In [1]:
import torch
from functools import partial

import cutlass
import cutlass.cute as cute
from cutlass.cute.runtime import from_dlpack

# Tutorial: Elementwise Add Kernel in CuTe DSL

This tutorial demonstrates how to implement a simple elementwise
addition kernel using the CuTe DSL (Domain Specific Language).



Elementwise Addition
---------------------

Elementwise addition is a fundamental operation in linear algebra.
Given two tensors of the same shape, the operation performs element-wise
addition to produce a result tensor of the same shape.

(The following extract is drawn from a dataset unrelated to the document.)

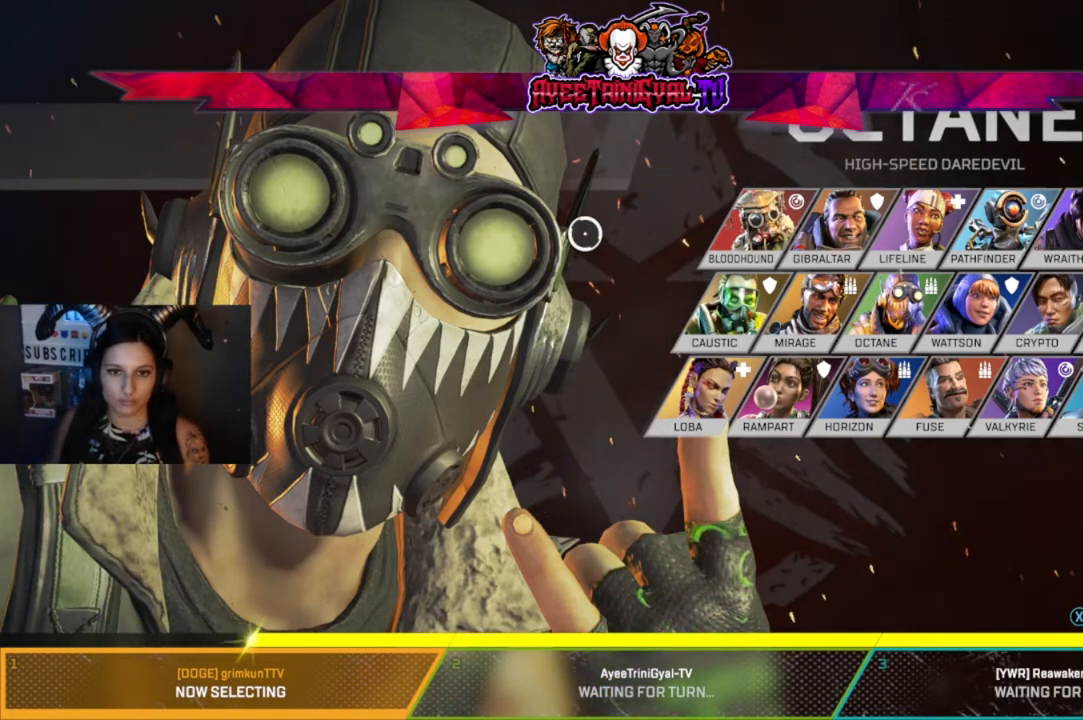
{"buttons": [], "left_stick": "center", "right_stick": "center", "events": [[67, "left_stick", "up-right"], [200, "left_stick", "center"]]}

For two 2D tensors :math:`A` and :math:`B` of shape :math:`(M, N)`,
the elementwise addition operation :math:`C = A + B` is defined as:

$
   C_{i,j} = A_{i,j} + B_{i,j}
$

where:

- $i \in [0, M-1]$ represents the row index
- $j \in [0, N-1]$ represents the column index
- $A_{i,j}$, $B_{i,j}$, and $C_{i,j}$ are the elements at position $(i,j)$ 
  in tensors $A$, $B$, and $C$ respectively

This operation is performed independently for each element position,
making it highly parallelizable and well-suited for GPU implementation.

Naive Elementwise Add Kernel
-----------------------------

Let's start with a naive implementation that loads each element from
$A$ and $B$, adds them, and stores the result back to $C$.

In [2]:
@cute.kernel
def naive_elementwise_add_kernel(
    gA: cute.Tensor,
    gB: cute.Tensor,
    gC: cute.Tensor,
):
    tidx, _, _ = cute.arch.thread_idx()
    bidx, _, _ = cute.arch.block_idx()
    bdim, _, _ = cute.arch.block_dim()

    thread_idx = bidx * bdim + tidx

    # Map thread index to logical index of input tensor
    m, n = gA.shape
    ni = thread_idx % n
    mi = thread_idx // n

    # Map logical index to physical address via tensor layout
    a_val = gA[mi, ni]
    b_val = gB[mi, ni]

    # Perform element-wise addition
    gC[mi, ni] = a_val + b_val

### Structure of the Kernel

The naive kernel simply maps each thread to one element with a 1-to-1 mapping.
In this kernel, we don't use CuTe layout algebra but only use basic
addressing to index the tensor.

We can launch the kernel with the following JIT function:

In [3]:
@cute.jit
def naive_elementwise_add(
    mA: cute.Tensor,
    mB: cute.Tensor,
    mC: cute.Tensor
):
    num_threads_per_block = 256

    m, n = mA.shape
    kernel = naive_elementwise_add_kernel(mA, mB, mC)
    kernel.launch(grid=((m * n) // num_threads_per_block, 1, 1),
                  block=(num_threads_per_block, 1, 1))

M, N = 2048, 2048

a = torch.randn(M, N, device="cuda", dtype=torch.float16)
b = torch.randn(M, N, device="cuda", dtype=torch.float16)
c = torch.zeros(M, N, device="cuda", dtype=torch.float16)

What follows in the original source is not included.